If your drippings from roasting meat or poultry have brown crispy bits, pour off excess fat, add flour and stir to make a roux, then add stock, water, or milk. This makes gravy when you have drippings from roasting meat or poultry, or from frying chicken. The crispy brown bits have lots of flavors that you want to incorporate into the gravy.

If your drippings are mostly liquid with just a small amount of fat on top, bring the liquid to a boil, and thicken with equal parts of flour and soft butter mixed together.
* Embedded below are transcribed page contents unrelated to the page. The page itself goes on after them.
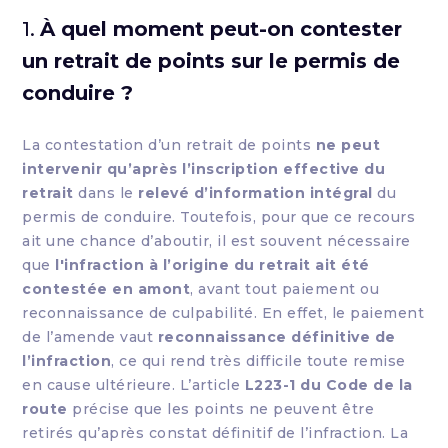
1.
À quel moment peut-on contester
un retrait de points sur le permis de
conduire ?
La contestation d’un retrait de points
ne peut
intervenir qu’après l’inscription effective du
retrait
dans le
relevé d’information intégral
du
permis de conduire. Toutefois, pour que ce recours
ait une chance d’aboutir, il est souvent nécessaire
que
l'infraction à l’origine du retrait ait été
contestée en amont
, avant tout paiement ou
reconnaissance de culpabilité. En effet, le paiement
de l’amende vaut
reconnaissance définitive de
l’infraction
, ce qui rend très difficile toute remise
en cause ultérieure. L’article
L223-1 du Code de la
route
précise que les points ne peuvent être
retirés qu’après constat définitif de l’infraction. La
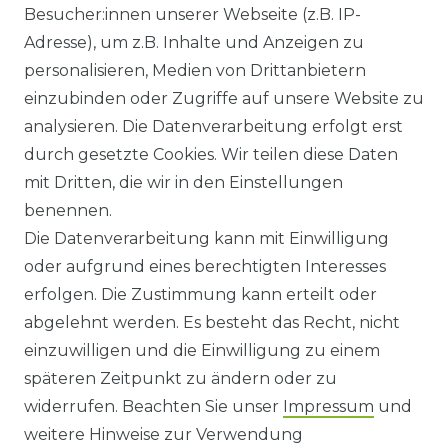
Besucher:innen unserer Webseite (z.B. IP-
GEWERBETREIBENDE?
Adresse), um z.B. Inhalte und Anzeigen zu
HILFE
personalisieren, Medien von Drittanbietern
einzubinden oder Zugriffe auf unsere Website zu
KONTAKT
analysieren. Die Datenverarbeitung erfolgt erst
durch gesetzte Cookies. Wir teilen diese Daten
ANFAHRT
mit Dritten, die wir in den Einstellungen
benennen.
WIDERRUFSRECHT
Die Datenverarbeitung kann mit Einwilligung
oder aufgrund eines berechtigten Interesses
WIDERRUFS­FORMULAR
erfolgen. Die Zustimmung kann erteilt oder
abgelehnt werden. Es besteht das Recht, nicht
HINWEISE ZUR BATTERIEENTSORGUNG
einzuwilligen und die Einwilligung zu einem
späteren Zeitpunkt zu ändern oder zu
IMPRESSUM
widerrufen. Beachten Sie unser
Impressum
und
AGB UND KUNDENINFORMATIONEN
weitere Hinweise zur Verwendung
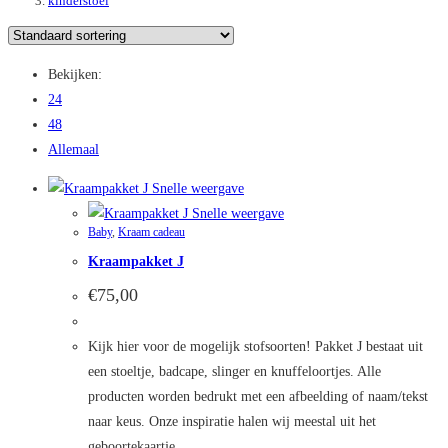
kinderstoel
Bekijken:
24
48
Allemaal
Snelle weergave
Snelle weergave
Baby
,
Kraam cadeau
Kraampakket J
€
75,00
Kijk hier voor de mogelijk stofsoorten! Pakket J bestaat uit
een stoeltje, badcape, slinger en knuffeloortjes. Alle
producten worden bedrukt met een afbeelding of naam/tekst
naar keus. Onze inspiratie halen wij meestal uit het
geboortekaartje.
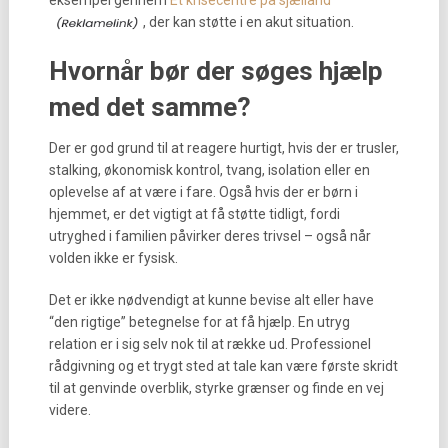
eksempel gennem
Et krisecentre på sjælland
, der kan støtte i en akut situation.
Hvornår bør der søges hjælp
med det samme?
Der er god grund til at reagere hurtigt, hvis der er trusler,
stalking, økonomisk kontrol, tvang, isolation eller en
oplevelse af at være i fare. Også hvis der er børn i
hjemmet, er det vigtigt at få støtte tidligt, fordi
utryghed i familien påvirker deres trivsel – også når
volden ikke er fysisk.
Det er ikke nødvendigt at kunne bevise alt eller have
“den rigtige” betegnelse for at få hjælp. En utryg
relation er i sig selv nok til at række ud. Professionel
rådgivning og et trygt sted at tale kan være første skridt
til at genvinde overblik, styrke grænser og finde en vej
videre.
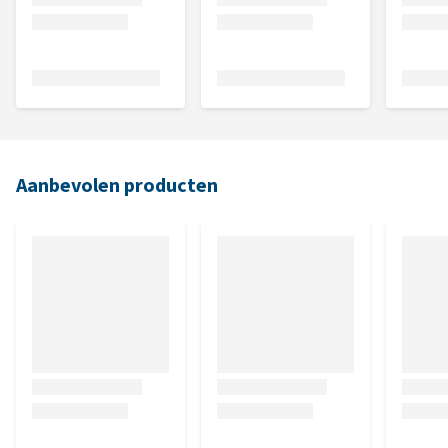
Aanbevolen producten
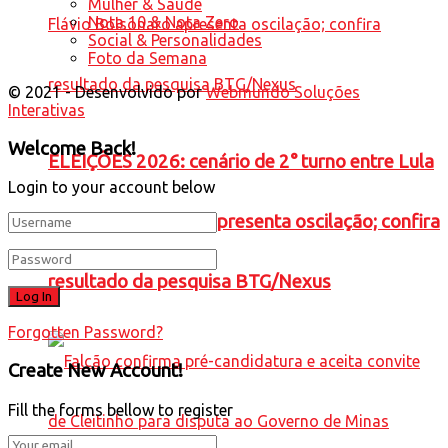
Mulher & Saúde
Nota 10 & Nota Zero
Social & Personalidades
Foto da Semana
© 2021 - Desenvolvido por
Webmundo Soluções
Interativas
Welcome Back!
ELEIÇÕES 2026: cenário de 2° turno entre Lula
Login to your account below
e Flávio Bolsonaro apresenta oscilação; confira
resultado da pesquisa BTG/Nexus
Forgotten Password?
Create New Account!
Fill the forms bellow to register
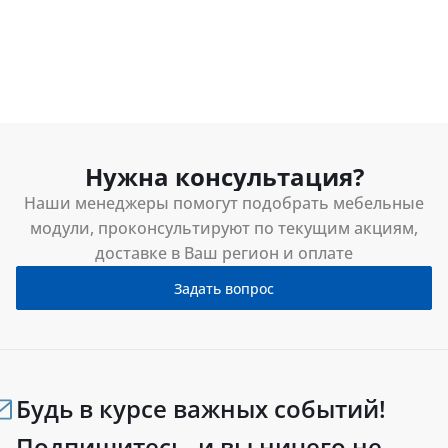
Нужна консультация?
Наши менеджеры помогут подобрать мебельные
модули, проконсультируют по текущим акциям,
доставке в Ваш регион и оплате
Задать вопрос
Будь в курсе важных событий!
Подпишитесь, и вы ничего не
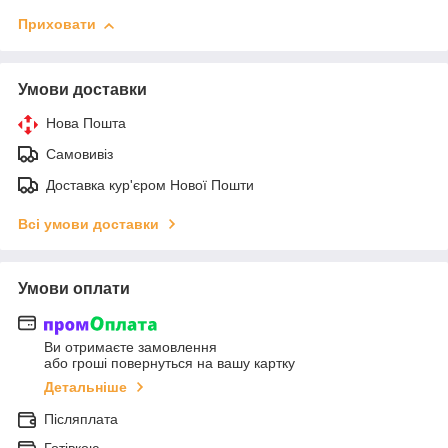
Приховати
Умови доставки
Нова Пошта
Самовивіз
Доставка кур'єром Нової Пошти
Всі умови доставки
Умови оплати
Ви отримаєте замовлення
або гроші повернуться на вашу картку
Детальніше
Післяплата
Готівкою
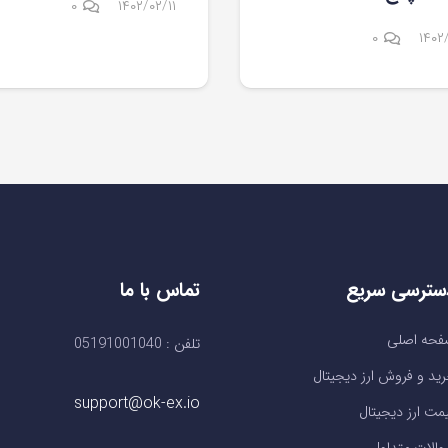
۰
۱۴۰۲/۰۲/۱۱
۰
۱۴۰۲
سترسی سریع
تماس با ما
حه اصلی
تلفن : 05191001040
ید و فروش ارز دیجیتال
support@ok-ex.io
مت ارز دیجیتال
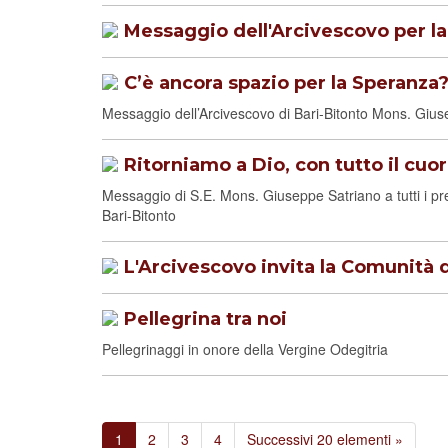
Messaggio dell'Arcivescovo per la 
C’è ancora spazio per la Speranza
Messaggio dell’Arcivescovo di Bari-Bitonto Mons. Giu
Ritorniamo a Dio, con tutto il cuo
Messaggio di S.E. Mons. Giuseppe Satriano a tutti i presbi
Bari-Bitonto
L'Arcivescovo invita la Comunità 
Pellegrina tra noi
Pellegrinaggi in onore della Vergine Odegitria
1
2
3
4
Successivi 20 elementi »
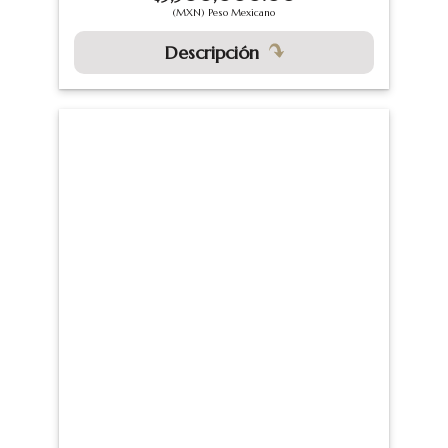
(MXN) Peso Mexicano
Descripción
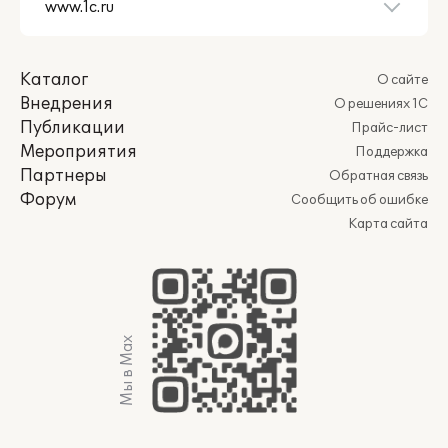
Каталог
О сайте
Внедрения
О решениях 1С
Публикации
Прайс-лист
Мероприятия
Поддержка
Партнеры
Обратная связь
Форум
Сообщить об ошибке
Карта сайта
Мы в Max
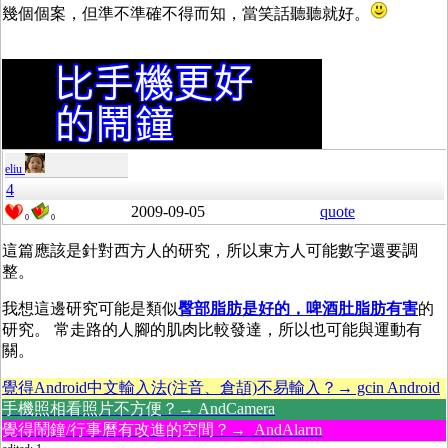
幾個個案，但準不準確不得而知，當笑話聽聽就好。
eliu
4
2009-09-05
quote
0
0
這篇應該是針對西方人的研究，所以東方人可能數字還要調
整。
我想這邊研究可能是類似
臀部脂肪是好的，啤酒肚脂肪有害
的
研究。 常走路的人腳的肌肉比較發達，所以也可能與運動有
關。
覺得Android中文輸入法(注音、倉頡)不易輸入？→ gcin Android
手機照相看照片不方便？→ AndCamera
覺得鬧鐘/行事曆有改進的空間？→ AndAlarm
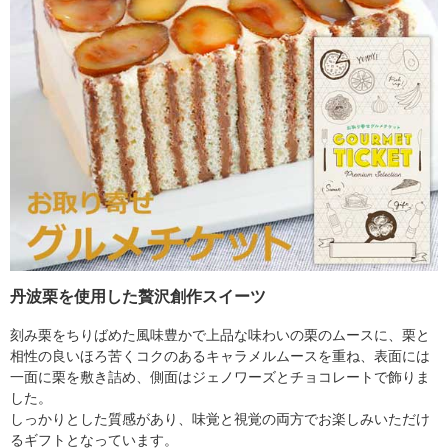
丹波栗を使用した贅沢創作スイーツ
刻み栗をちりばめた風味豊かで上品な味わいの栗のムースに、栗と
相性の良いほろ苦くコクのあるキャラメルムースを重ね、表面には
一面に栗を敷き詰め、側面はジェノワーズとチョコレートで飾りま
した。
しっかりとした質感があり、味覚と視覚の両方でお楽しみいただけ
るギフトとなっています。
When making a gravy or sauce for chicken or pork, add a bit of cream at the end for a wonderful cream gravy.

Bonus Tip 2

Cajuns love rice and gravy and could have it at almost every meal, indeed, sometimes as a meal. For this reason, the recipe makes about 12 cups—plenty of leftovers. Believe it or not, gravy can be frozen. Having some homemade gravy when you have a roasted chicken, beef, or some leftovers is my version of "fast food." Simply defrost and heat the gravy.


Most Cajun cooks save drippings from chicken, beef, pork, and duck in the refrigerator and use them as the basis for gravy, or for frying. The drippings from each kitchen give the cook's food its distinctive flavor.

If you don't have drippings from a roast, from frying chicken, or from another source, use a combination of lard and/or oil, with strained bacon drippings (if you have them) added for flavor.

The above proportion of oil to flour makes a thick gravy. For a thinner gravy use less flour —the standard is equal parts of oil and flour.